- Request -
Leaving the images aside, print every record in the material exactly.

——

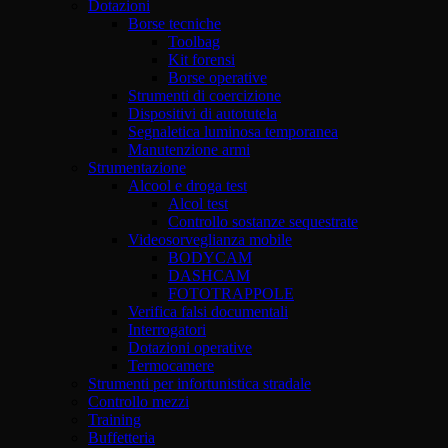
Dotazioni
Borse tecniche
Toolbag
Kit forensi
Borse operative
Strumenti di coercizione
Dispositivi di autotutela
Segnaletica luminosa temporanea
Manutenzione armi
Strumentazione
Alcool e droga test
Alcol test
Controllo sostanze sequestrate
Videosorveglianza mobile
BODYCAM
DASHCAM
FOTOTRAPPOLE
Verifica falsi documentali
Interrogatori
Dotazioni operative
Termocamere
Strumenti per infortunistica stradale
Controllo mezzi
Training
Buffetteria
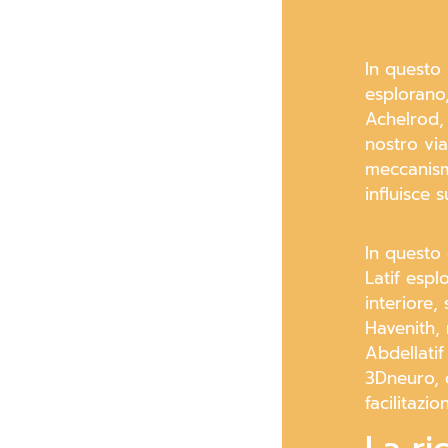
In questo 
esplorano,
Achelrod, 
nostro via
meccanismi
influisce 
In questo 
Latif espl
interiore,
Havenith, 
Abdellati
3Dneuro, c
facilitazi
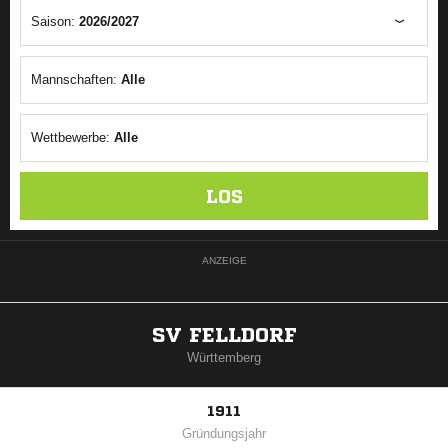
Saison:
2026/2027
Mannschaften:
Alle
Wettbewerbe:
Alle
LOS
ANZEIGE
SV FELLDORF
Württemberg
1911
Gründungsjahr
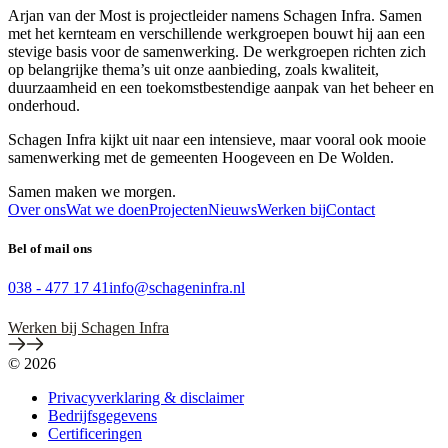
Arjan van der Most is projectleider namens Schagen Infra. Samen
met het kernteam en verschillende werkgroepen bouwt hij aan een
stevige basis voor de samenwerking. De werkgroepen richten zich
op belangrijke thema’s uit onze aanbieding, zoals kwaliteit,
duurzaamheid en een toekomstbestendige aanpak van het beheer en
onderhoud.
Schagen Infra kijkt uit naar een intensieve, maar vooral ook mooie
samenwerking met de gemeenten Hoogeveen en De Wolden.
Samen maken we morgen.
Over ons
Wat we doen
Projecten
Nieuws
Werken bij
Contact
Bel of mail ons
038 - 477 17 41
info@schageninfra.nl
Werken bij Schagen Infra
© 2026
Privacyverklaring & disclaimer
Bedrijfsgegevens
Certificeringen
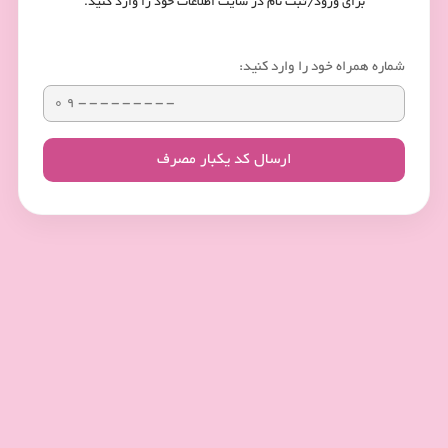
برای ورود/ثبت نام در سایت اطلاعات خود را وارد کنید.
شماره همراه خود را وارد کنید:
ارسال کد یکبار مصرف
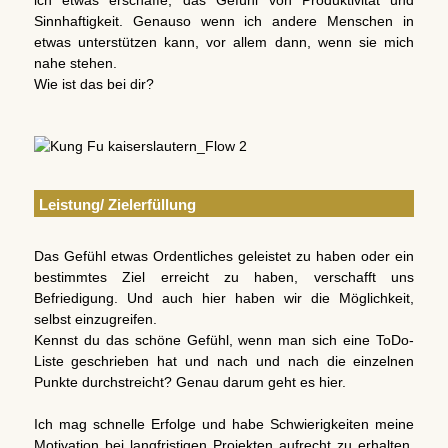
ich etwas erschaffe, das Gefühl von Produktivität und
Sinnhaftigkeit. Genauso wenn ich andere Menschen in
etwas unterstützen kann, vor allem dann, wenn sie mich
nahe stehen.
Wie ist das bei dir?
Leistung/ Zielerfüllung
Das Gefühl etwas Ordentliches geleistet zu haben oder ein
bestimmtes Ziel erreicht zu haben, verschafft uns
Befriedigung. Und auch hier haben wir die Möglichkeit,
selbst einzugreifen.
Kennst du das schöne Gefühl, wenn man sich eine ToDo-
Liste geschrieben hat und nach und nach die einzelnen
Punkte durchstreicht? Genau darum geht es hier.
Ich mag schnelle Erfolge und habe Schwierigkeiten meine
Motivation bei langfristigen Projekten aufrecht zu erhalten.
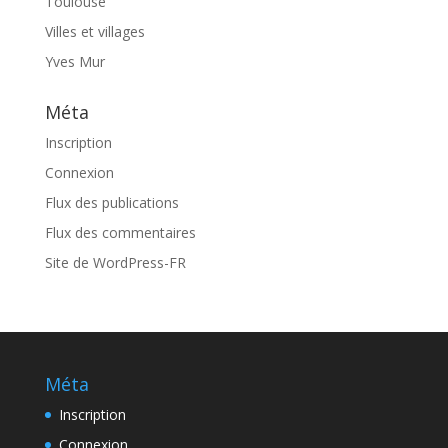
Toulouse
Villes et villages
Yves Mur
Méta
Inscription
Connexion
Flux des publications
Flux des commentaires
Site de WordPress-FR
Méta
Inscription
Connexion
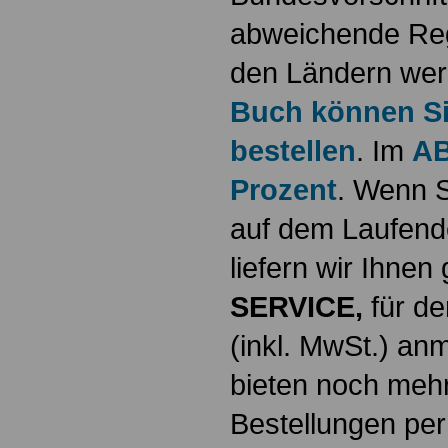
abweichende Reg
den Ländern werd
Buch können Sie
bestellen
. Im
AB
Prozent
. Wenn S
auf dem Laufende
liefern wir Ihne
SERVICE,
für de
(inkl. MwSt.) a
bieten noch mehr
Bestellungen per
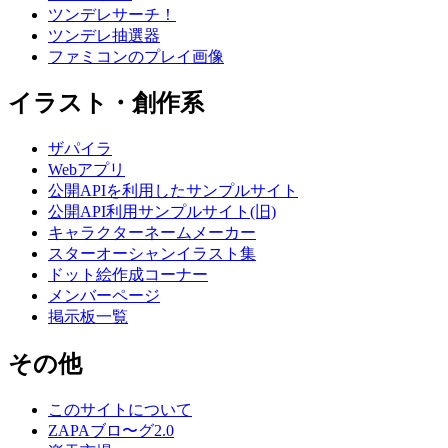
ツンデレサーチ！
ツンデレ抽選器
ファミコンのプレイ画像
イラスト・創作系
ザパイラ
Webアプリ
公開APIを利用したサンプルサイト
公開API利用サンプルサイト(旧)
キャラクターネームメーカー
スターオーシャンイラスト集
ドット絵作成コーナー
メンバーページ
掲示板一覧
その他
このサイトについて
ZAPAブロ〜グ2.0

——

- Solution to the problem -
Dotazioni
Borse tecniche
Toolbag
Kit forensi
Borse operative
Strumenti di coercizione
Dispositivi di autotutela
Segnaletica luminosa temporanea
Manutenzione armi
Strumentazione
Alcool e droga test
Alcol test
Controllo sostanze sequestrate
Videosorveglianza mobile
BODYCAM
DASHCAM
FOTOTRAPPOLE
Verifica falsi documentali
Interrogatori
Dotazioni operative
Termocamere
Strumenti per infortunistica stradale
Controllo mezzi
Training
Buffetteria
In questo 
esplorano,
Achelrod, 
nostro via
meccanismi
influisce 
In questo 
Latif espl
interiore,
Havenith, 
Abdellati
3Dneuro, c
facilitazi
Saison:
2026/2027
Mannschaften:
Alle
Wettbewerbe:
Alle
LOS
ANZEIGE
SV FELLDORF
Württemberg
1911
Gründungsjahr
Arjan van der Most is projectleider namens Schagen Infra. Samen
met het kernteam en verschillende werkgroepen bouwt hij aan een
stevige basis voor de samenwerking. De werkgroepen richten zich
op belangrijke thema’s uit onze aanbieding, zoals kwaliteit,
duurzaamheid en een toekomstbestendige aanpak van het beheer en
onderhoud.
Schagen Infra kijkt uit naar een intensieve, maar vooral ook mooie
samenwerking met de gemeenten Hoogeveen en De Wolden.
Samen maken we morgen.
Over ons
Wat we doen
Projecten
Nieuws
Werken bij
Contact
Bel of mail ons
038 - 477 17 41
info@schageninfra.nl
Werken bij Schagen Infra
© 2026
Privacyverklaring & disclaimer
Bedrijfsgegevens
Certificeringen
برای ورود/ثبت نام در سایت اطلاعات خود را وارد کنید.
شماره همراه خود را وارد کنید:
ارسال کد یکبار مصرف
ich etwas erschaffe, das Gefühl von Produktivität und
Sinnhaftigkeit. Genauso wenn ich andere Menschen in
etwas unterstützen kann, vor allem dann, wenn sie mich
nahe stehen.
Wie ist das bei dir?
Leistung/ Zielerfüllung
Das Gefühl etwas Ordentliches geleistet zu haben oder ein
bestimmtes Ziel erreicht zu haben, verschafft uns
Befriedigung. Und auch hier haben wir die Möglichkeit,
selbst einzugreifen.
Kennst du das schöne Gefühl, wenn man sich eine ToDo-
Liste geschrieben hat und nach und nach die einzelnen
Punkte durchstreicht? Genau darum geht es hier.
Ich mag schnelle Erfolge und habe Schwierigkeiten meine
Motivation bei langfristigen Projekten aufrecht zu erhalten.
Toulouse
Villes et villages
Yves Mur
Méta
Inscription
Connexion
Flux des publications
Flux des commentaires
Site de WordPress-FR
Méta
Inscription
Connexion
abweichende Reg
den Ländern werd
Buch können Sie
bestellen
. Im
AB
Prozent
. Wenn S
auf dem Laufende
liefern wir Ihne
SERVICE,
für de
(inkl. MwSt.) a
bieten noch mehr
Bestellungen per
ツンデレサーチ！
ツンデレ抽選器
ファミコンのプレイ画像
イラスト・創作系
ザパイラ
Webアプリ
公開APIを利用したサンプルサイト
公開API利用サンプルサイト(旧)
キャラクターネームメーカー
スターオーシャンイラスト集
ドット絵作成コーナー
メンバーページ
掲示板一覧
その他
このサイトについて
ZAPAブロ〜グ2.0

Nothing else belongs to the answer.